• Task statement
Please transcribe the data exactly as shown, skipping the images.

• Recorded data
• • • • •

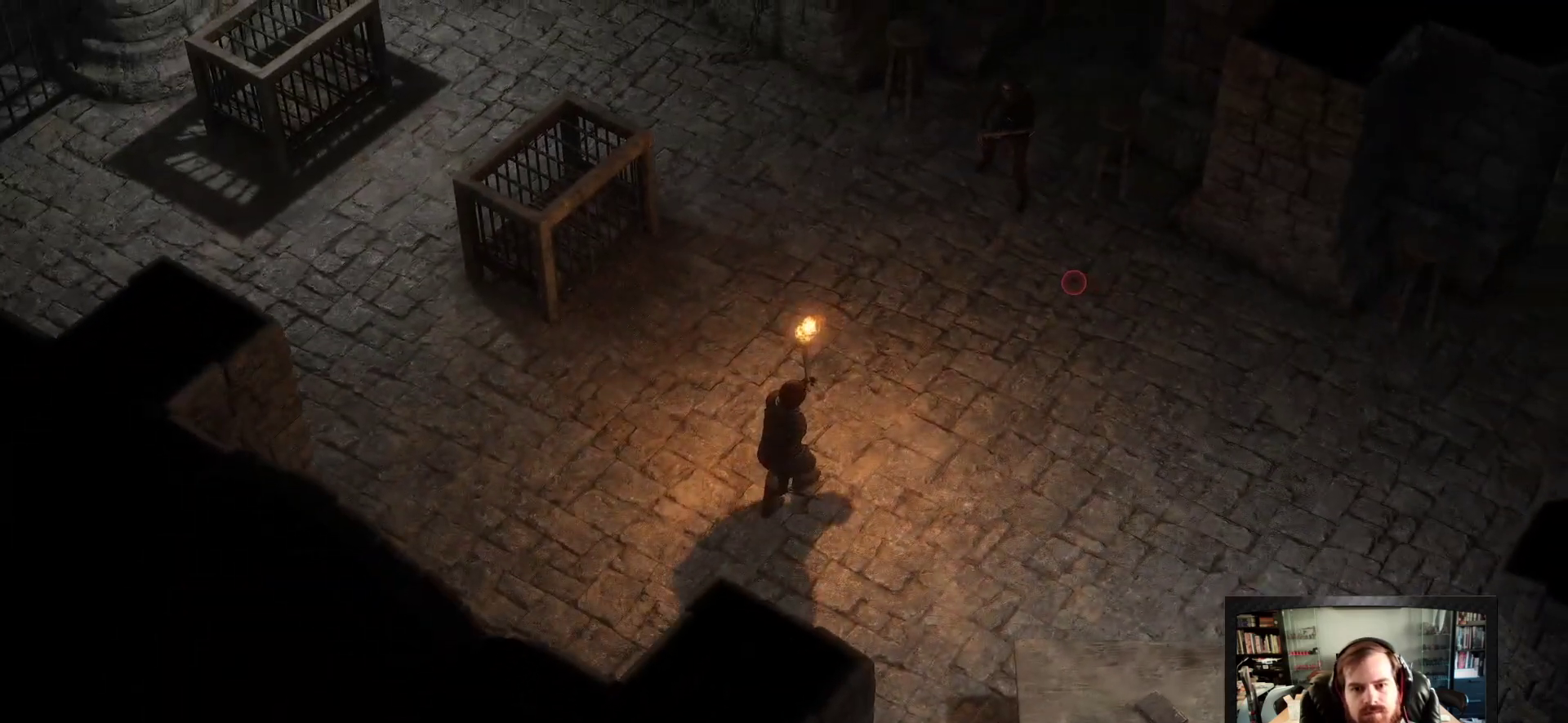
{"keys": [], "mouse": [], "events": [[67, "space", "down"], [100, "a", "up"], [150, "space", "up"], [400, "w", "up"]]}
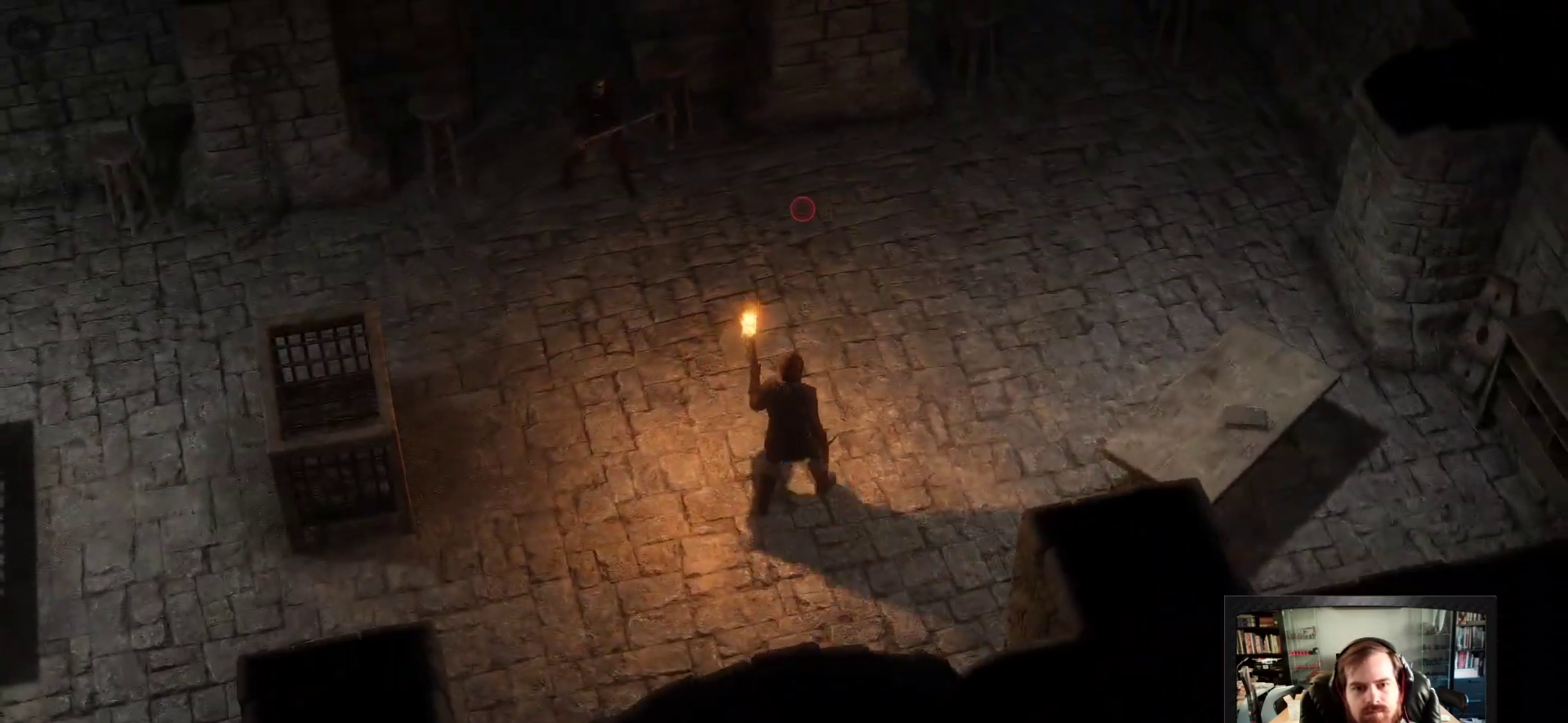
{"keys": ["space", "w"], "mouse": [], "events": [[367, "w", "down"], [450, "space", "down"]]}
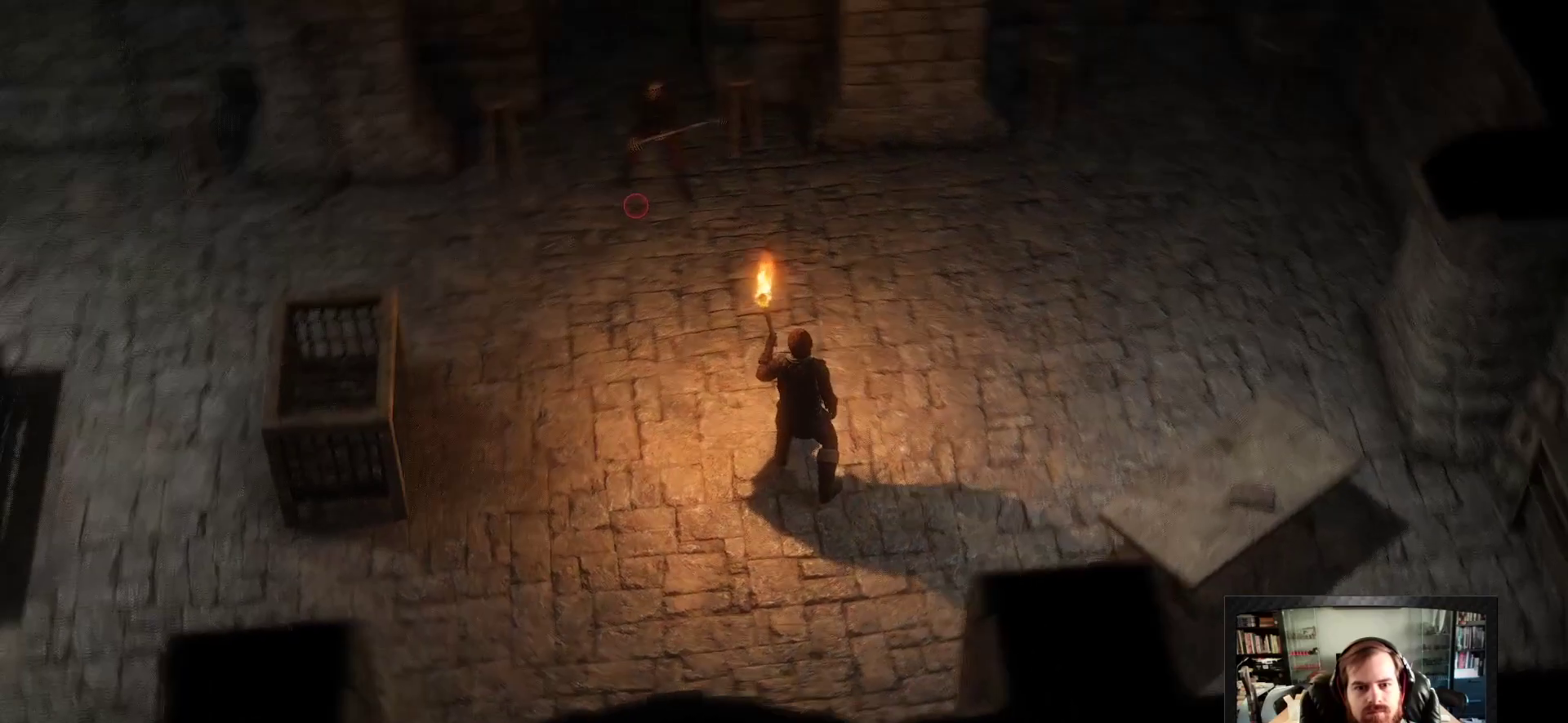
{"keys": [], "mouse": [], "events": [[50, "space", "up"], [133, "w", "up"]]}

• • • • •

• Exercise solution
{"keys": [], "mouse": [], "events": [[67, "space", "down"], [100, "a", "up"], [150, "space", "up"], [400, "w", "up"]]}
{"keys": ["space", "w"], "mouse": [], "events": [[367, "w", "down"], [450, "space", "down"]]}
{"keys": [], "mouse": [], "events": [[50, "space", "up"], [133, "w", "up"]]}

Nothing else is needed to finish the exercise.